### Task objective
Write out the records from the first line through the line that contains "This repository demonstrates", swapping "repository" for "codebase" and changing nothing else.

### Study material
=== Section Start ===

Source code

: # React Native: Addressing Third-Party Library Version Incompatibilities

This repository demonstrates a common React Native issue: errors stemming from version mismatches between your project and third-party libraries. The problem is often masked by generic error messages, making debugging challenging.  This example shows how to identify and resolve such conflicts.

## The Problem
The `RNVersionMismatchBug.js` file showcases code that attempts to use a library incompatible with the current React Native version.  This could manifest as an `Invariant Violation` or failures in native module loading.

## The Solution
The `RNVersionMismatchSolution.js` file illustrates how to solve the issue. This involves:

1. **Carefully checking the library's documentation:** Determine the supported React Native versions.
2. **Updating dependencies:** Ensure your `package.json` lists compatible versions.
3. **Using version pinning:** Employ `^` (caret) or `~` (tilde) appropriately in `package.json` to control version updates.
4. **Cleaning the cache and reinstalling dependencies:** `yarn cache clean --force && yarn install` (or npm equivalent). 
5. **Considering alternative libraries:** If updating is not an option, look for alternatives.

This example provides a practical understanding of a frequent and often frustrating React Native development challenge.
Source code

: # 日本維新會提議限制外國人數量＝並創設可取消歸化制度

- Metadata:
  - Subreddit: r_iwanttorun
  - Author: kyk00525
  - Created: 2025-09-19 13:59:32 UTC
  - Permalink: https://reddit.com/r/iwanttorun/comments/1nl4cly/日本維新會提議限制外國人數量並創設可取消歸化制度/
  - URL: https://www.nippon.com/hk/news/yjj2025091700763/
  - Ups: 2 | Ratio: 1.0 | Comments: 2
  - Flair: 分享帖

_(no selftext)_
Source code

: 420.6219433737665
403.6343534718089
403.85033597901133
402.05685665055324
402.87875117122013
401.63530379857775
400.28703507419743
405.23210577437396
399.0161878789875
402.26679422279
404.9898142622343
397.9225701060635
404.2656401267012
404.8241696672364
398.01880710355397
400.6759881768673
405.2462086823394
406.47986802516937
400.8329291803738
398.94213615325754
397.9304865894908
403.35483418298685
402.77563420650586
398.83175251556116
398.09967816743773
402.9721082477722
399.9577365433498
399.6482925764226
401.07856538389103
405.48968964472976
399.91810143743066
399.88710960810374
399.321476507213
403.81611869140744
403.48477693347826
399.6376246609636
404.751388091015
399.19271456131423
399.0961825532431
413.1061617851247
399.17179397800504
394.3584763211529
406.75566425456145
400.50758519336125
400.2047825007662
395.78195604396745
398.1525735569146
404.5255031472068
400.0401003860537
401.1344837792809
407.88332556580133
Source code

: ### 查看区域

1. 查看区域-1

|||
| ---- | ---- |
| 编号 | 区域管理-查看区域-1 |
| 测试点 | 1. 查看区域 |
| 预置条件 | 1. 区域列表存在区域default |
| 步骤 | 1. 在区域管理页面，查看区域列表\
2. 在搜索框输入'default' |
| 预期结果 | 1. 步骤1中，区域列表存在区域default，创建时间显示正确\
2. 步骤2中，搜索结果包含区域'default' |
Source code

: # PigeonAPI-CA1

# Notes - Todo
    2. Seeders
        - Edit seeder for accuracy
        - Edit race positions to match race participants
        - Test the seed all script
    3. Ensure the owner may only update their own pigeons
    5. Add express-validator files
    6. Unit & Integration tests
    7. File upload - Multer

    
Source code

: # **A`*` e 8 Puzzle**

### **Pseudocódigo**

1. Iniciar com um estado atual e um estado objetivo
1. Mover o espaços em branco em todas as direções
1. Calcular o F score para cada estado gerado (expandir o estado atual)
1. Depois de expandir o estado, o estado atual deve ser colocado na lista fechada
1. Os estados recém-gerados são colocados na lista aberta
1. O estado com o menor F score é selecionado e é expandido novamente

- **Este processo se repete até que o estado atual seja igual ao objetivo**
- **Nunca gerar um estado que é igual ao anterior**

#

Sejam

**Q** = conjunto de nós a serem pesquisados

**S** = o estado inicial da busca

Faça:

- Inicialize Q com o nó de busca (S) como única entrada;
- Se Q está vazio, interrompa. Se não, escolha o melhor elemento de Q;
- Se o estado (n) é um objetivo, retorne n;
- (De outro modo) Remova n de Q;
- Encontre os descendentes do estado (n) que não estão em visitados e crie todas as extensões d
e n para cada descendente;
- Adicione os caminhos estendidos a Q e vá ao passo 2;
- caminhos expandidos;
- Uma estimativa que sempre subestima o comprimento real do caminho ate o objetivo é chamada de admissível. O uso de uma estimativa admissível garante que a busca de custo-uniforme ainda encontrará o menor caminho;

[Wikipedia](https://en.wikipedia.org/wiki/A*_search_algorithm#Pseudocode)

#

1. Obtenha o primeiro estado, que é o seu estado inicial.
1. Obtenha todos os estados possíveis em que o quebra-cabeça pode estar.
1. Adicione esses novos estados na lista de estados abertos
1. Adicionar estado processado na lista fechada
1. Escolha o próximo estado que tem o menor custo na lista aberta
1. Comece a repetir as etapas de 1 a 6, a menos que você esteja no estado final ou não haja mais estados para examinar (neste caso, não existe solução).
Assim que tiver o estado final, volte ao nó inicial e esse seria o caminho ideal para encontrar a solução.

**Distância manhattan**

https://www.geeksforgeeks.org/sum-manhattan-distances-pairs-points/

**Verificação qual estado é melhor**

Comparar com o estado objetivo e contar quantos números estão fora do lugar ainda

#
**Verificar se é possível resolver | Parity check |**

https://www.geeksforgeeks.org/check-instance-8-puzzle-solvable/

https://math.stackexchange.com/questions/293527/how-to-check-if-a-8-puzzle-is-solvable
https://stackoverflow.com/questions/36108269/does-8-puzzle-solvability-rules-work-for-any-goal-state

=== Section End ===

### Task solution
Source code

: # React Native: Addressing Third-Party Library Version Incompatibilities

This codebase demonstrates a common React Native issue: errors stemming from version mismatches between your project and third-party libraries. The problem is often masked by generic error messages, making debugging challenging.  This example shows how to identify and resolve such conflicts.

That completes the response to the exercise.